• **実施事項**
1. 実家の猫についての文章によると、その猫が死んだ日時はいつか。
2. 実家の猫についての文章を最後の文の直後から再開し、続きを書け。

------ 選択抜粋

実家の猫が急死した。

2022年1月7日午前8時55分頃、1匹の猫が死んだ。私の実家で飼っていたメス猫だった。
他の人にとっては興味がないことかもしれないが、彼女との思い出をまとめておきたいと思う。今は絶対に忘れないと思っていることでも日が経つと忘れてしまいそうだ(し、昔の写真や動画を掘り返すと実際に忘れていることがいくつかあった)。

そもそもを言えば、我が家で猫を飼う予定なんてこれっぽちもなかった。

もっとも、猫自体は母方の祖父母の家で飼われていたことがあり、慣れていたと言い切りづらいものの、遠い存在ではなかった。その家で飼われていたのは初代が長毛種で白く気の強いメス猫、2代目が気の弱く甘えん坊な茶トラのオス猫だった。初代の方は気がきつかったため、幼い自分には猫は怖い存在だった。母曰く「お前があの子を徹底的に追い詰めていたからキレられてただけ」とのことだが。2代目が人懐っこい性格で、また自分もそれなりに大きくなり、キレられることがなかったため、猫はかわいいものと認識がシフトした。

2代目が亡くなり、以前より猫が遠い存在となって、自分の家でも猫がほしいと思うようになった。「黒猫の超かわいくて賢いメス猫が突然、庭先に現れて飼われることにならないか」という希望というべきか絵空事というべきか、とりあえず、そういうことは何度も言っては母には「はいはい、わかったわかった。そんな都合がいいことないから」とあしらわれていた。ちなみに、この絵空事のうち「庭先」のくだりは祖父母宅で飼われていた猫が野良猫だったところ、家の庭に住み着くようになり飼われ始めたという経緯を踏まえたものだ。父の方も「猫を飼うと家が傷むから」という理由でネガティブな反応だった。一軒家を建てて、ペットを飼えるようになったから(それまでは団地ぐらしでペットはNGだった)私はそういうことを言い出したのだが、家を建てたばっかりだからやめてほしいということだ。また、父は猫より犬のほうが好きだった。

彼女を飼うことになる直前はこんな雰囲気だった。

そんな状況が一変したのは、ある一本の電話だった。こういうご時世なので、知人のAさんとしておこう。Aさんは幼小中で私(と妹)の同級生の母親で、今現在もうちの母と親交がある人だ。電話越しにAさんは「保護猫を引き取ってくれないか」と言ったそうだ。何やら、Aさんのさらにその知人であるBさんから依頼を受けたらしい。Aさんのところで飼われていた猫を紹介したのがBさんといった関係だった記憶だ。とにかく、Bさんから「誰か保護猫を引き取ってくれる人に心当たりがいないか」ということで、うちに打診があったということだ。

------------
------ 抜粋データ

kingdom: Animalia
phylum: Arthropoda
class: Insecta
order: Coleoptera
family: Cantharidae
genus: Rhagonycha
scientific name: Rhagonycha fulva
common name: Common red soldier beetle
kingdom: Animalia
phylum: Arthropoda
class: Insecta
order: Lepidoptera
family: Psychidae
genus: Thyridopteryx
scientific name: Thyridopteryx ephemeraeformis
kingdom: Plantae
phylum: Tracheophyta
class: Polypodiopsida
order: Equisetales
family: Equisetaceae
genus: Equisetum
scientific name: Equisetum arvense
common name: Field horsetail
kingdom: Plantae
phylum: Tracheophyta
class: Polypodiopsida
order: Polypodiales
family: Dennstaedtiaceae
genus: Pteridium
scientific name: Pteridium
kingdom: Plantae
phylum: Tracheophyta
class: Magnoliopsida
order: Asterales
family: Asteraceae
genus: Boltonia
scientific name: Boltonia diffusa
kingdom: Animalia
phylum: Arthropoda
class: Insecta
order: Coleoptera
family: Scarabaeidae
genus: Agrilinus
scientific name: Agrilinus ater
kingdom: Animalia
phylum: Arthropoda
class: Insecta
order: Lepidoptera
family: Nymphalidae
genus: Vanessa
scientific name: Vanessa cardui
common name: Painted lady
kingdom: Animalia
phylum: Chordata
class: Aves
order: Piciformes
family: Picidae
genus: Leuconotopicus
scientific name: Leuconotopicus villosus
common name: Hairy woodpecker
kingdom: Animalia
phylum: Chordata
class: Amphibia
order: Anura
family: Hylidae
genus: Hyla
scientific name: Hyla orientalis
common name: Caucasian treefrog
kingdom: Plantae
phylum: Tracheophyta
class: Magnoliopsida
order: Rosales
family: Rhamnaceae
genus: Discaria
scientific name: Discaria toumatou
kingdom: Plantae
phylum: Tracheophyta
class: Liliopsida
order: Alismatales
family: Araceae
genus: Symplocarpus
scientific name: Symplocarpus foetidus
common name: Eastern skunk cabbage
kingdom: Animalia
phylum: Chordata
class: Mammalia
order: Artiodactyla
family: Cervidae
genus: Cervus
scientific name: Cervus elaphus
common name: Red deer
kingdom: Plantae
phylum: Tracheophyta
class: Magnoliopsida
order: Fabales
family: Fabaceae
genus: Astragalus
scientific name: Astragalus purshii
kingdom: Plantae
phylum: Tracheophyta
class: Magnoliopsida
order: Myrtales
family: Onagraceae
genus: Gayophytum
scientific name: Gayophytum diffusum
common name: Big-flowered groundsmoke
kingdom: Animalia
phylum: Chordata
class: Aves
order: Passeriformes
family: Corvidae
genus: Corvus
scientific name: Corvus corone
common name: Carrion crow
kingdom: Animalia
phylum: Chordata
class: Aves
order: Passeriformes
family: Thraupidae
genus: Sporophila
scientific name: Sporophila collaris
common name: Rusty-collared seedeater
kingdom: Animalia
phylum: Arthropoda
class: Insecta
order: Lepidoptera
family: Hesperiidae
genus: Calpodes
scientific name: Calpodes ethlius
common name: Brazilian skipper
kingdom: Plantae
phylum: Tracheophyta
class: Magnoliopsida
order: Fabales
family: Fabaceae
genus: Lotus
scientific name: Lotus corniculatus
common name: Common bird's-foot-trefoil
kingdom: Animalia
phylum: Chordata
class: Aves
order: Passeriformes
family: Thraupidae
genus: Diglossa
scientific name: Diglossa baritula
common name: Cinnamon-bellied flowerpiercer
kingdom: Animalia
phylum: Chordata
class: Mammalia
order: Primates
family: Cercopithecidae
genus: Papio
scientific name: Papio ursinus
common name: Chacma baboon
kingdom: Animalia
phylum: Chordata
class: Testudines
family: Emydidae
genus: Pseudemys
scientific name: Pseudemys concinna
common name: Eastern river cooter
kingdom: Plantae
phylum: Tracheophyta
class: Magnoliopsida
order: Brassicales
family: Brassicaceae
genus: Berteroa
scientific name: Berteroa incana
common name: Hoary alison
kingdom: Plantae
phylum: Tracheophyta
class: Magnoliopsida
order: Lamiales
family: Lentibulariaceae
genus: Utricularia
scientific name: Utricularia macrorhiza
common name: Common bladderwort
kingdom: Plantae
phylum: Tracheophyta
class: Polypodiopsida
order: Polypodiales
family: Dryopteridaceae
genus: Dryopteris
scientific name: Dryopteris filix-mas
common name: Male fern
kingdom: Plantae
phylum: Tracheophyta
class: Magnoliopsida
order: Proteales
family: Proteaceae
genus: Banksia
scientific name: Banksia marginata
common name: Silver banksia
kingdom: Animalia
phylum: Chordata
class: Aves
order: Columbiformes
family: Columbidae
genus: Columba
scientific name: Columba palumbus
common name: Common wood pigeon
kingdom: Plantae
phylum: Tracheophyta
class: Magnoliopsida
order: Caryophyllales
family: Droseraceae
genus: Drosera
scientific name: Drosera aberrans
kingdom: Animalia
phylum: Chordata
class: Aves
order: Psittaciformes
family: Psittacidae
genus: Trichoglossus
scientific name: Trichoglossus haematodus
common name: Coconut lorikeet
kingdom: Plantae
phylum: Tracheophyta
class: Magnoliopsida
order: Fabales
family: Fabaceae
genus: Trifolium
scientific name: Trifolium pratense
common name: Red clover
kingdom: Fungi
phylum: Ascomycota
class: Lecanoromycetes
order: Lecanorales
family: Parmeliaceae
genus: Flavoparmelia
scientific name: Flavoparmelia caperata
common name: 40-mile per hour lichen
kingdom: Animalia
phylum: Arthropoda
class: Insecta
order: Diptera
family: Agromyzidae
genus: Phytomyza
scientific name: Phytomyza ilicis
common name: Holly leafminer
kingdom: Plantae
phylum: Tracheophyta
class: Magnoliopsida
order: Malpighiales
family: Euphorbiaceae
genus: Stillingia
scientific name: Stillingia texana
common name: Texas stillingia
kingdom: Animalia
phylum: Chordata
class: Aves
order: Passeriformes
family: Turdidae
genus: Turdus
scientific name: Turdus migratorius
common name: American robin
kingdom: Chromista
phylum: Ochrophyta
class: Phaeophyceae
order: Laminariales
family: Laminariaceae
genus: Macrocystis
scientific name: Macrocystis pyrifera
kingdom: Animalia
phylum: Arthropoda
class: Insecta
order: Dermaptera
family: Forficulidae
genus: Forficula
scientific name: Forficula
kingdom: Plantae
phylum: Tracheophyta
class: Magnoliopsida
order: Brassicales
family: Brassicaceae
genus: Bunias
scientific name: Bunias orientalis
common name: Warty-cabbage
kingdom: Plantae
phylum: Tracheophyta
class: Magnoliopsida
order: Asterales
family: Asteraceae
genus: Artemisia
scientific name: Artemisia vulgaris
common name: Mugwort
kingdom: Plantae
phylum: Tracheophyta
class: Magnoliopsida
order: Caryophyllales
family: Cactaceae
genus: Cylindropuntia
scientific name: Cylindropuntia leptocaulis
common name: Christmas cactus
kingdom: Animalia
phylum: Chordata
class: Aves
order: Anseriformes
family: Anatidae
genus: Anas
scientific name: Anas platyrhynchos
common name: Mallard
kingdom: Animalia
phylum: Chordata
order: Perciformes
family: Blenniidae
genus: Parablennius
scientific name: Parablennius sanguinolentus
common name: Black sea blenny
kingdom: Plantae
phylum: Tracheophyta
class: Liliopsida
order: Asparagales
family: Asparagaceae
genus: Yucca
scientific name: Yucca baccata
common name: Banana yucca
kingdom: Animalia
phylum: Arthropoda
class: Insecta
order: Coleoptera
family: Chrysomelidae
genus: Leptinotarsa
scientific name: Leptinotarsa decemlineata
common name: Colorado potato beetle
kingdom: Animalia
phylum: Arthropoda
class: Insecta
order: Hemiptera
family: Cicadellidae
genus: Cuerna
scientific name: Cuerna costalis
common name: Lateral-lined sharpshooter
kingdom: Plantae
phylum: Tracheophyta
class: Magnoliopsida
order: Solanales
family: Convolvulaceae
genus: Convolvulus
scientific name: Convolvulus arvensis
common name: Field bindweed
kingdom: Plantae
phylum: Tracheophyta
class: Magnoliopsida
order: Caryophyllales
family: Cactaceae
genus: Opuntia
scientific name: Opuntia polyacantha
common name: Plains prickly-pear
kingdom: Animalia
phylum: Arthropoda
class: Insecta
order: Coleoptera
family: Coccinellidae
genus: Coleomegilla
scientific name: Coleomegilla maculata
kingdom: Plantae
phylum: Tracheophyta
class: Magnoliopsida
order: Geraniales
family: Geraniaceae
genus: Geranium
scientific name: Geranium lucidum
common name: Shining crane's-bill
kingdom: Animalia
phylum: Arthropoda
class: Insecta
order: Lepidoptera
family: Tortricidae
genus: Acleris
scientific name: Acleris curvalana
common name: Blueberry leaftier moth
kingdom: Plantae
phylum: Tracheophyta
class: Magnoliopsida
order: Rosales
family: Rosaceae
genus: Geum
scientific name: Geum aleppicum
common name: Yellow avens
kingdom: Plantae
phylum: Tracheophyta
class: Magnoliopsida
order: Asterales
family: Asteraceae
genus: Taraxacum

------------

• **作業結果**
1. 2022年1月7日午前8時55分頃。

2.
どうしてそういう話になったかという説明をするにはあと何人か登場させないといけない。Bさんの知人であるCさんが猫の保護活動に熱心な方で、自宅に多数の猫を飼っていたらしい。しかし、Cさんが急死されたらしい。これだけでもCさんの保護猫の運命やいかにというところだが、Cさんのご近所さんのDさんがCさんの活動に対して批判的だったらしく、Cさんが急死されたことを受けて、保健所に猫の回収で連絡をしたそうだ。このままでは殺処分となるため、Bさんはその人脈を使って、まずは一時的に、その先は、恒久的に飼育してくれそうな家庭に片っ端からあたったということのようだ。このあたりになると直接見聞きしたわけではなく、母やAさん、Bさんから当時聞いた話をさらに今思い出して書いているので、真偽のほどは定かではないが、そういう理解であるということにしておいてほしい。

とにもかくにも、こういう次第で我が家に「猫を飼う」という選択肢が突然、舞い込んできた。相談の末の結論は「飼う方向で進める」であった。母自体は猫が好きだし、殺処分されそうになった(いったんは全部の猫に一時的に引き取ってくれる家庭が見つかったため、殺処分という展開は、我が家が回答するまでに回避できていた)子たちという経緯も踏まえて賛成の立場だったが、母曰く、父も「最近、家族がそっけない」という理由でOKしたそうだ。ちなみに、母のコメントは「そっけなくて悪かったな(笑)」であった。

こういう経緯で彼女が来た、という話かと思うだろうが、実はそうではない。当初もらっていた候補の保護猫リストに彼女はいなかった。リストにないものは選びようがないので、リストにあった猫たちのうち、茶トラのオスの引き取りを申し出た。祖父母宅の2代目を思い出してのことであった。しかし、その彼はうちには来なかった。一時的に彼を預かっていた家族の情が完全に彼に移ってしまい、このまま飼いたいと言い出したらしい。少々肩透かしではあるが、うちとしても、新しい家族とうまくやれているのなら、それに越したことはない。今回の話はなかったことに……となるはずだった。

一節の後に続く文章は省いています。